# First shots of the Aquadive BS100 Bronze



## arutlosjr11

I am pleased to unveil the first three pictures of the Aquadive BS100 Bronze (brown dial, crown and strap/ buckle). I hope that you're as amazed as I am. Again, thank you all for your continued support.

Without further ado...

Aquadive BS100 Bronze


----------



## W. C. Bartlett

Well done!!!!!!!


----------



## Beano

Phew! I'm a happy watch fan tonight..

Thanks for posting the pics Ariel.

Beano


----------



## Eric L.

She's a beauty!


----------



## bobabreath

Simply stunning! It seems the brown parts are very dark, almost black which I think looks great!

Will this version have a lumed pip on the bezel?


----------



## Spring-Diver

Looks great!!!.....please make a BS300 Bronze with green dial:-!

Cheers
Shannon


----------



## JayVeeez

Wow! For a tool type watch, that is a looker!


----------



## Eray

Really nice brown, and really nice use of the really nice brown.


----------



## arutlosjr11

bobabreath said:


> Simply stunning! It seems the brown parts are very dark, almost black which I think looks great!
> 
> Will this version have a lumed pip on the bezel?
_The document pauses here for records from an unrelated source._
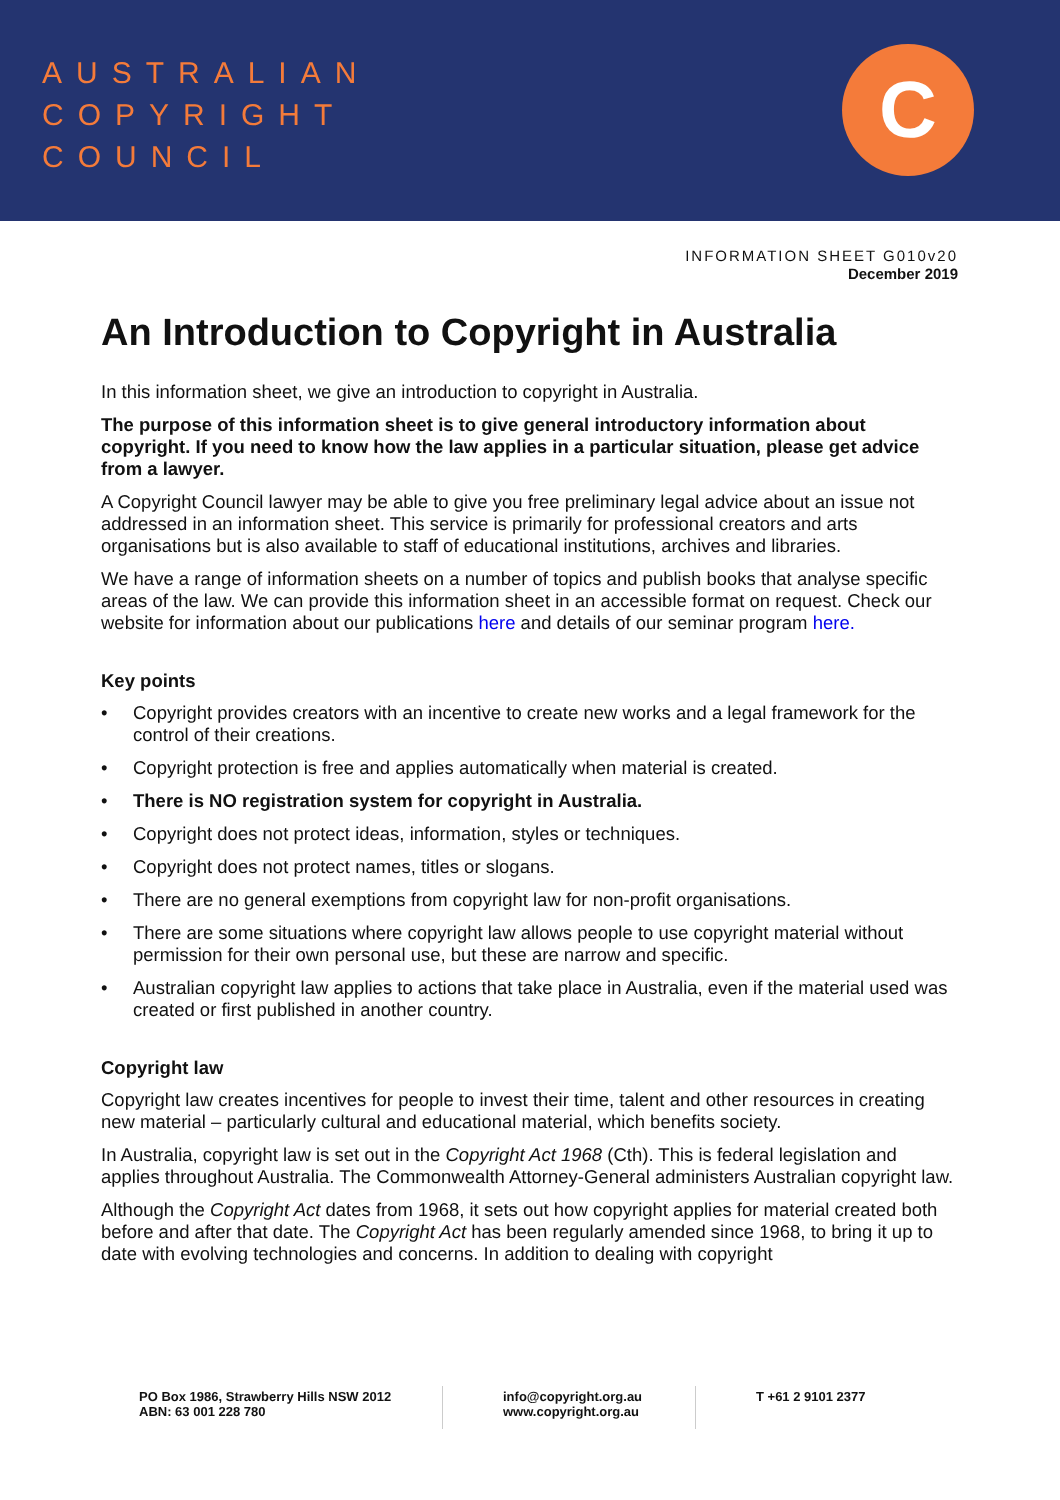AUSTRALIAN
COPYRIGHT
COUNCIL
C
INFORMATION SHEET G010v20
December 2019
An Introduction to Copyright in Australia
In this information sheet, we give an introduction to copyright in Australia.
The purpose of this information sheet is to give general introductory information about copyright. If you need to know how the law applies in a particular situation, please get advice from a lawyer.
A Copyright Council lawyer may be able to give you free preliminary legal advice about an issue not addressed in an information sheet. This service is primarily for professional creators and arts organisations but is also available to staff of educational institutions, archives and libraries.
We have a range of information sheets on a number of topics and publish books that analyse specific areas of the law. We can provide this information sheet in an accessible format on request. Check our website for information about our publications here and details of our seminar program here.
Key points
• Copyright provides creators with an incentive to create new works and a legal framework for the control of their creations.
• Copyright protection is free and applies automatically when material is created.
• There is NO registration system for copyright in Australia.
• Copyright does not protect ideas, information, styles or techniques.
• Copyright does not protect names, titles or slogans.
• There are no general exemptions from copyright law for non-profit organisations.
• There are some situations where copyright law allows people to use copyright material without permission for their own personal use, but these are narrow and specific.
• Australian copyright law applies to actions that take place in Australia, even if the material used was created or first published in another country.
Copyright law
Copyright law creates incentives for people to invest their time, talent and other resources in creating new material – particularly cultural and educational material, which benefits society.
In Australia, copyright law is set out in the Copyright Act 1968 (Cth). This is federal legislation and applies throughout Australia. The Commonwealth Attorney-General administers Australian copyright law.
Although the Copyright Act dates from 1968, it sets out how copyright applies for material created both before and after that date. The Copyright Act has been regularly amended since 1968, to bring it up to date with evolving technologies and concerns. In addition to dealing with copyright
PO Box 1986, Strawberry Hills NSW 2012
ABN: 63 001 228 780
info@copyright.org.au
www.copyright.org.au
T +61 2 9101 2377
Yes, this one (and all new versions of the BS100) will have lumed pips...


----------



## jefnando

thats one sweeeeeet watch... love the bronze, love the isofrane


----------



## Tony A.H

Beautiful.


----------



## Cowbiker

Like it. I'm in.
:-!


----------



## PloProf Pimp

Brown version and Bronze case back for me! Can't wait!!


----------



## arutlosjr11

PloProf Pimp said:


> Brown version and Bronze case back for me! Can't wait!!


After pondering this dilemma a bit, I'm going with the same combo.


----------



## Dimitris

Wow! I can't wait. Looks better in real life.
I hope for a happy Easter.

Regards
Dimitris


----------



## Lew

congrats  nice watch


----------



## Kermit e Froggy

Wow man! I'm late but e final product got me excited! Loves e caramel on chocolate combination! Truly a unique combo for Aquadive ya". Well done Aquadive team (",) but I'm in dilemma now...


----------



## arutlosjr11

Ok. I'll bite. What is your dilemma?


----------



## Kermit e Froggy

arutlosjr11 said:


> Ok. I'll bite. What is your dilemma?


Dilemma over the choice of Ss comeback or bronze caseback. That's ny headache now n frankly I'm thrilled over the pictures of the Bs100 front shots! both looks really gd if $permits, I will order both Bs100 in one bronze brown bronze caseback n bronze black Ss caseback!


----------



## skin diver

Spring-Diver said:


> Looks great!!!.....please make a BS300 Bronze with green dial:-!
> 
> Cheers
> Shannon


 A green dial.. that would be amazing.


----------